Eager reader of history, mystery, classics, biographies, steampunk, lit fic, science, scifi, and etc. My reviews are mostly positive--I rarely finish or write about books I don't enjoy. My TBR is too high for that.
Author Noah Strycker is not someone to sit back and enjoy birds from a distance. He’s trekked within a few feet of a mating albatross pair, grabbed hold of penguins to attach GPS tags, and as a teenager he brought home a roadside deer carcass in his trunk, which filled his car with such an overwhelming stench that even at 65 miles an hour he had to drive with his head hanging out the window, just so he could could get close up photos the of turkey vultures as they feasted on gore for a week in his backyard. As both a field scientist and bird enthusiast Strycker has lots of fascinating information and personal stories about birds for this book, as anyone who was anywhere near me while I was reading knows since it was impossible not to share (sorry family and friends).
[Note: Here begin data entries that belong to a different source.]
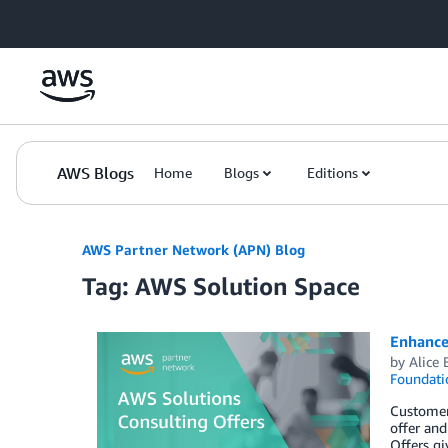
Skip to Main Content
AWS Blogs
Home
Blogs
Editions
AWS Partner Network (APN) Blog
Tag: AWS Solution Space
Enhance
by
Alice 
Foundati
Customer
offer and
Offers gi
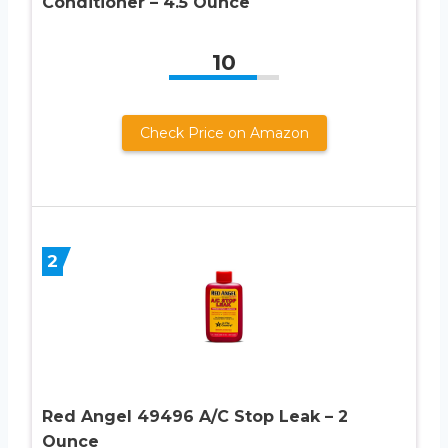
Conditioner – 4.5 Ounce
10
Check Price on Amazon
2
Red Angel 49496 A/C Stop Leak – 2
Ounce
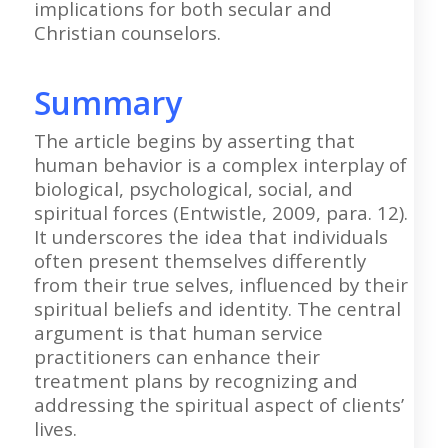
implications for both secular and
Christian counselors.
Summary
The article begins by asserting that
human behavior is a complex interplay of
biological, psychological, social, and
spiritual forces (Entwistle, 2009, para. 12).
It underscores the idea that individuals
often present themselves differently
from their true selves, influenced by their
spiritual beliefs and identity. The central
argument is that human service
practitioners can enhance their
treatment plans by recognizing and
addressing the spiritual aspect of clients’
lives.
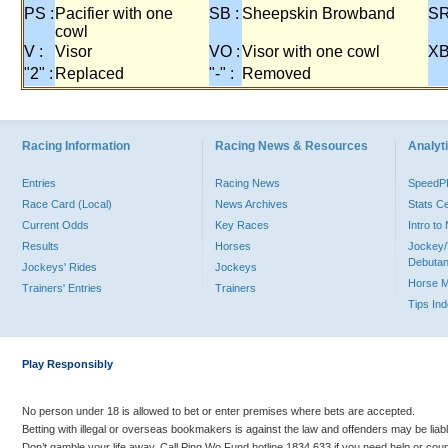
PS :
Pacifier with one
SB :
Sheepskin Browband
SR
cowl
V :
Visor
VO :
Visor with one cowl
XB
"2" :
Replaced
"-" :
Removed
Racing Information
Racing News & Resources
Analyti
Entries
Racing News
Speed
Race Card (Local)
News Archives
Stats C
Current Odds
Key Races
Intro t
Results
Horses
Jockey/
Debutan
Jockeys' Rides
Jockeys
Horse 
Trainers' Entries
Trainers
Tips In
Play Responsibly
No person under 18 is allowed to bet or enter premises where bets are accepted.
Betting with illegal or overseas bookmakers is against the law and offenders may be liab
Don’t gamble your life away. Call Ping Wo Fund hotline 1834 633 if you need help or coun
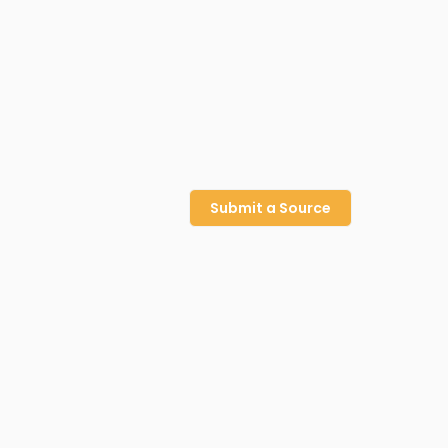
Submit a Source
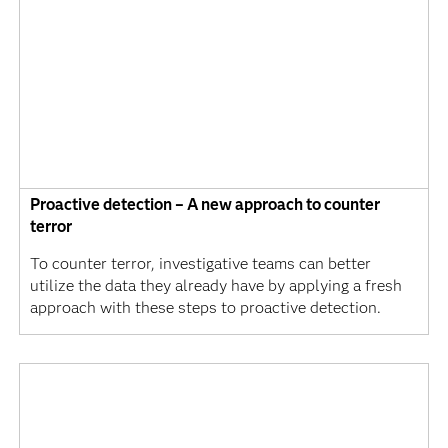
Proactive detection – A new approach to counter
terror
To counter terror, investigative teams can better
utilize the data they already have by applying a fresh
approach with these steps to proactive detection.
Each chapter focuses on the wonders of a particular bird, including homing pigeons, mummerating starlings, fighting hummingbirds, self aware magpies, and architecturally gifted bowerbirds, but from there the discourse spreads out to include such topics as neuroscience, the definition of art, game theory, memory palaces, altruism, the fight or flight response, and what unique species qualities are left to humans (a diminishing list). There were just a few stories I found disturbing, like the one about his friend who hates non-native starlings so much he relishes shooting them with an air gun, clipping their wings, and feeding them disabled but alive to hawks (which Strycker reported as a field scientist neither condemning nor applauding), but those are the exception. Most of the book totally enthralled me with wonderful birds, vicarious birding adventures, and thoughtful commentary.